Consider this increasingly common scenario: Someone tweets about how much he or she loves one of your products, and that person includes a link to the product detail page (or the hotel photo gallery or a piece of content deep within your site). This is social media “buzz” in action, and it can be good news for your website. It’s even better news when a bunch of people retweet that link. You can think of this social media traffic as a gift or the result of having great products and a strong presence on Facebook and Twitter. Either way, you need to ask, “Are we doing enough to make the most of this traffic?”

Acknowledge your customer
You might start with some basic segmentation.
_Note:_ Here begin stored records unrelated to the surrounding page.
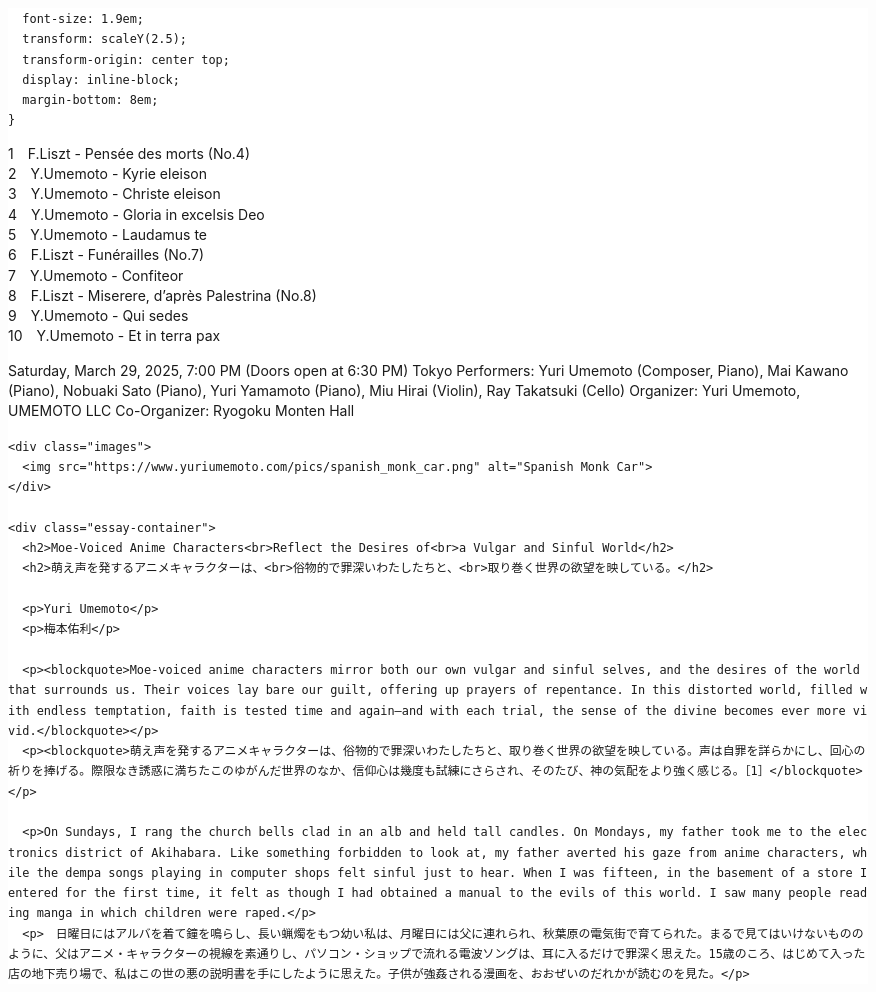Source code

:       font-size: 1.9em;
      transform: scaleY(2.5);
      transform-origin: center top;
      display: inline-block;
      margin-bottom: 8em;
    }
  </style>
</head>
<body>
  <div class="container">
    <div class="readstretched">
      <p>
        1　F.Liszt - Pensée des morts (No.4)<br>
        2　Y.Umemoto - Kyrie eleison<br>
        3　Y.Umemoto - Christe eleison<br>
        4　Y.Umemoto - Gloria in excelsis Deo<br>
        5　Y.Umemoto - Laudamus te<br>
        6　F.Liszt - Funérailles (No.7)<br>
        7　Y.Umemoto - Confiteor<br>
        8　F.Liszt - Miserere, d’après Palestrina (No.8)<br>
        9　Y.Umemoto - Qui sedes<br>
        10　Y.Umemoto - Et in terra pax
      </p>
      <p>
        Saturday, March 29, 2025, 7:00 PM (Doors open at 6:30 PM) Tokyo Performers: Yuri Umemoto (Composer, Piano), Mai Kawano (Piano), Nobuaki Sato (Piano), Yuri Yamamoto (Piano), Miu Hirai (Violin), Ray Takatsuki (Cello) Organizer: Yuri Umemoto, UMEMOTO LLC Co-Organizer: Ryogoku Monten Hall
      </p>
    </div>

    <div class="images">
      <img src="https://www.yuriumemoto.com/pics/spanish_monk_car.png" alt="Spanish Monk Car">
    </div>

    <div class="essay-container">
      <h2>Moe-Voiced Anime Characters<br>Reflect the Desires of<br>a Vulgar and Sinful World</h2>
      <h2>萌え声を発するアニメキャラクターは、<br>俗物的で罪深いわたしたちと、<br>取り巻く世界の欲望を映している。</h2>

      <p>Yuri Umemoto</p>
      <p>梅本佑利</p>

      <p><blockquote>Moe-voiced anime characters mirror both our own vulgar and sinful selves, and the desires of the world that surrounds us. Their voices lay bare our guilt, offering up prayers of repentance. In this distorted world, filled with endless temptation, faith is tested time and again—and with each trial, the sense of the divine becomes ever more vivid.</blockquote></p>
      <p><blockquote>萌え声を発するアニメキャラクターは、俗物的で罪深いわたしたちと、取り巻く世界の欲望を映している。声は自罪を詳らかにし、回心の祈りを捧げる。際限なき誘惑に満ちたこのゆがんだ世界のなか、信仰心は幾度も試練にさらされ、そのたび、神の気配をより強く感じる。［1］</blockquote></p>

      <p>On Sundays, I rang the church bells clad in an alb and held tall candles. On Mondays, my father took me to the electronics district of Akihabara. Like something forbidden to look at, my father averted his gaze from anime characters, while the dempa songs playing in computer shops felt sinful just to hear. When I was fifteen, in the basement of a store I entered for the first time, it felt as though I had obtained a manual to the evils of this world. I saw many people reading manga in which children were raped.</p>
      <p>　日曜日にはアルバを着て鐘を鳴らし、長い蝋燭をもつ幼い私は、月曜日には父に連れられ、秋葉原の電気街で育てられた。まるで見てはいけないもののように、父はアニメ・キャラクターの視線を素通りし、パソコン・ショップで流れる電波ソングは、耳に入るだけで罪深く思えた。15歳のころ、はじめて入った店の地下売り場で、私はこの世の悪の説明書を手にしたように思えた。子供が強姦される漫画を、おおぜいのだれかが読むのを見た。</p>
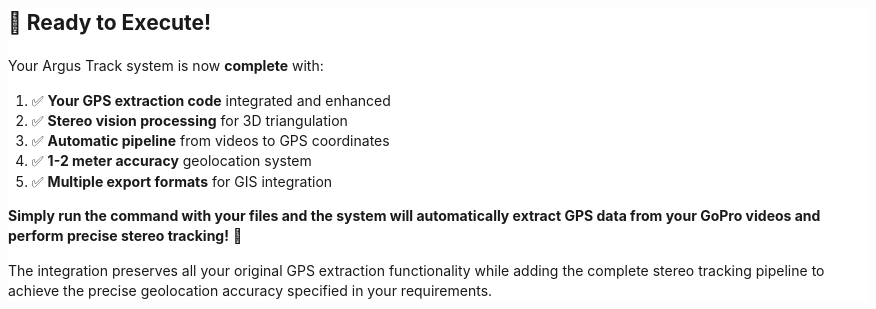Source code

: ## 🚀 **Ready to Execute!**

Your Argus Track system is now **complete** with:

1. ✅ **Your GPS extraction code** integrated and enhanced
2. ✅ **Stereo vision processing** for 3D triangulation
3. ✅ **Automatic pipeline** from videos to GPS coordinates
4. ✅ **1-2 meter accuracy** geolocation system
5. ✅ **Multiple export formats** for GIS integration

**Simply run the command with your files and the system will automatically extract GPS data from your GoPro videos and perform precise stereo tracking!** 🎉

The integration preserves all your original GPS extraction functionality while adding the complete stereo tracking pipeline to achieve the precise geolocation accuracy specified in your requirements.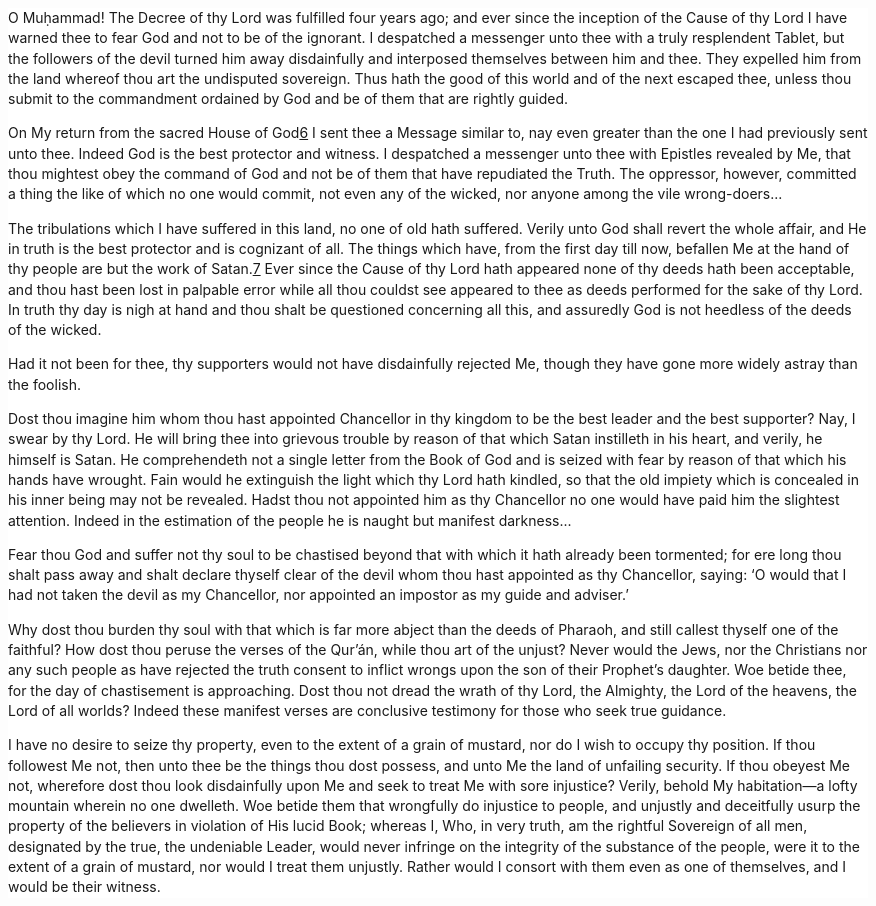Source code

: O Muḥammad! The Decree of thy Lord was fulfilled four years ago; and ever since the inception of the Cause of thy Lord I have warned thee to fear God and not to be of the ignorant. I despatched a messenger unto thee with a truly resplendent Tablet, but the followers of the devil turned him away disdainfully and interposed themselves between him and thee. They expelled him from the land whereof thou art the undisputed sovereign. Thus hath the good of this world and of the next escaped thee, unless thou submit to the commandment ordained by God and be of them that are rightly guided.

On My return from the sacred House of God[6](http://www.gutenberg.org/files/18828/18828-h/18828-h.html#note_6) I sent thee a Message similar to, nay even greater than the one I had previously sent unto thee. Indeed God is the best protector and witness. I despatched a messenger unto thee with Epistles revealed by Me, that thou mightest obey the command of God and not be of them that have repudiated the Truth. The oppressor, however, committed a thing the like of which no one would commit, not even any of the wicked, nor anyone among the vile wrong-doers...

The tribulations which I have suffered in this land, no one of old hath suffered. Verily unto God shall revert the whole affair, and He in truth is the best protector and is cognizant of all. The things which have, from the first day till now, befallen Me at the hand of thy people are but the work of Satan.[7](http://www.gutenberg.org/files/18828/18828-h/18828-h.html#note_7) Ever since the Cause of thy Lord hath appeared none of thy deeds hath been acceptable, and thou hast been lost in palpable error while all thou couldst see appeared to thee as deeds performed for the sake of thy Lord. In truth thy day is nigh at hand and thou shalt be questioned concerning all this, and assuredly God is not heedless of the deeds of the wicked.

Had it not been for thee, thy supporters would not have disdainfully rejected Me, though they have gone more widely astray than the foolish.

Dost thou imagine him whom thou hast appointed Chancellor in thy kingdom to be the best leader and the best supporter? Nay, I swear by thy Lord. He will bring thee into grievous trouble by reason of that which Satan instilleth in his heart, and verily, he himself is Satan. He comprehendeth not a single letter from the Book of God and is seized with fear by reason of that which his hands have wrought. Fain would he extinguish the light which thy Lord hath kindled, so that the old impiety which is concealed in his inner being may not be revealed. Hadst thou not appointed him as thy Chancellor no one would have paid him the slightest attention. Indeed in the estimation of the people he is naught but manifest darkness...

Fear thou God and suffer not thy soul to be chastised beyond that with which it hath already been tormented; for ere long thou shalt pass away and shalt declare thyself clear of the devil whom thou hast appointed as thy Chancellor, saying: ‘O would that I had not taken the devil as my Chancellor, nor appointed an impostor as my guide and adviser.’

Why dost thou burden thy soul with that which is far more abject than the deeds of Pharaoh, and still callest thyself one of the faithful? How dost thou peruse the verses of the Qur’án, while thou art of the unjust? Never would the Jews, nor the Christians nor any such people as have rejected the truth consent to inflict wrongs upon the son of their Prophet’s daughter. Woe betide thee, for the day of chastisement is approaching. Dost thou not dread the wrath of thy Lord, the Almighty, the Lord of the heavens, the Lord of all worlds? Indeed these manifest verses are conclusive testimony for those who seek true guidance.

I have no desire to seize thy property, even to the extent of a grain of mustard, nor do I wish to occupy thy position. If thou followest Me not, then unto thee be the things thou dost possess, and unto Me the land of unfailing security. If thou obeyest Me not, wherefore dost thou look disdainfully upon Me and seek to treat Me with sore injustice? Verily, behold My habitation—a lofty mountain wherein no one dwelleth. Woe betide them that wrongfully do injustice to people, and unjustly and deceitfully usurp the property of the believers in violation of His lucid Book; whereas I, Who, in very truth, am the rightful Sovereign of all men, designated by the true, the undeniable Leader, would never infringe on the integrity of the substance of the people, were it to the extent of a grain of mustard, nor would I treat them unjustly. Rather would I consort with them even as one of themselves, and I would be their witness.
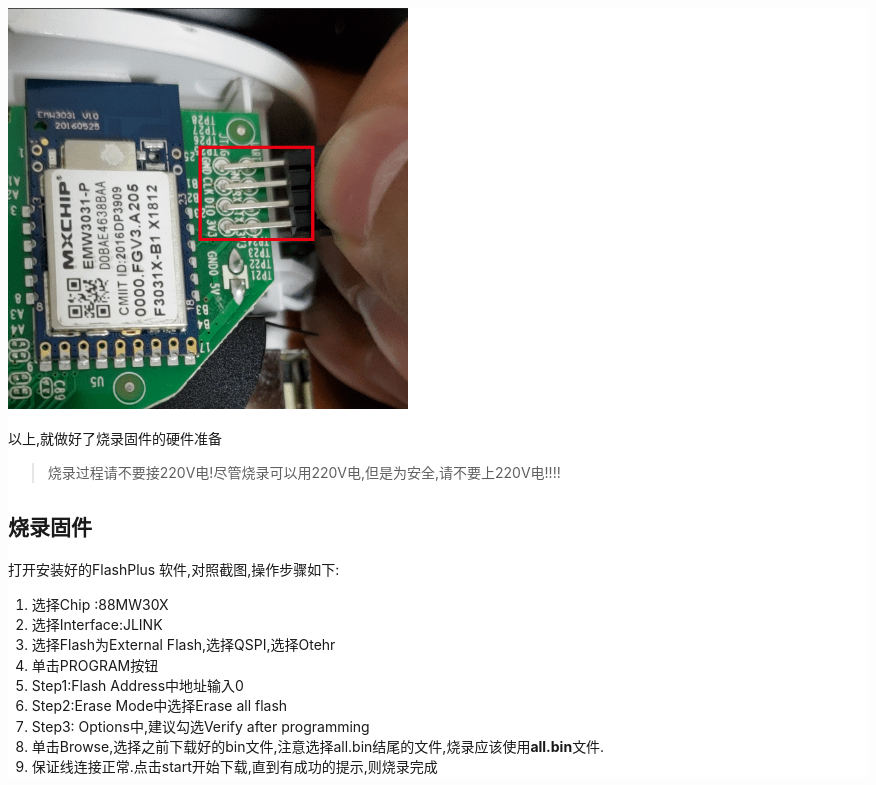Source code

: <img src="image/welding3.png" width="400">

以上,就做好了烧录固件的硬件准备


> 烧录过程请不要接220V电!尽管烧录可以用220V电,但是为安全,请不要上220V电!!!!


## 烧录固件



打开安装好的FlashPlus 软件,对照截图,操作步骤如下:

1. 选择Chip :88MW30X
2. 选择Interface:JLINK
3. 选择Flash为External Flash,选择QSPI,选择Otehr
4. 单击PROGRAM按钮
5. Step1:Flash Address中地址输入0
6. Step2:Erase Mode中选择Erase all flash
7. Step3: Options中,建议勾选Verify after programming
8. 单击Browse,选择之前下载好的bin文件,注意选择all.bin结尾的文件,烧录应该使用**all.bin**文件.
9. 保证线连接正常.点击start开始下载,直到有成功的提示,则烧录完成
If the new arrival on your site is truly new — that is, a new visitor, as determined by Google Analytics or similar technology — you could start by saying “Welcome!” You could also say “Welcome back!” if your cookie-sense says the person is a returning visitor.

In the case of a new visitor, think about the three most important things you would like that person to know about you, your business, your website, your products, how trustworthy you are, and so on. The technology exists to customize pages on the fly to provide that information (or links to it). If you use that technology to make new visitors feel welcome, they are much more likely to become customers.

The same is true if you add some local flavor to the page. Suppose that hotel you are promoting is in the Bahamas and your website visitor is from Chicago. You might display a message that says, “Chicago’s favorite place to stay in the Bahamas!”

Test your efforts
Of course, when you do this sort of thing, you should start out in test mode; for example, show the message to half of the Chicago area visitors but hide it from the other half. When you see which half is converting at a higher rate, you will know whether or not to expand the messaging to all Chicago visitors. (I’m pretty sure that a message like that would increase conversion, and you might agree, but only testing shows if we are right.)

Here are five tips for creating efficient landing pages:

  1. Be prepared to customize content on all pages of your site, not just the landing pages you create for specific traffic acquisition campaigns.
  2. Enable the display of different content to new and returning visitors.
  3. Enable the display of geo-targeted content to encourage conversion (for example, localized content, or shipping and tax-free offers based on location).
  4. Always measure the effects of all content changes by initially running them as tests. Convert successful content to default content if tests show positive impact on conversion.
  5. To calculate potential ROI for this strategy, use your analytics software to review your site’s traffic sources and determine how much of your traffic comes from sources you do not control; compare how the conversion rate of that traffic compares to the average for all traffic to the site.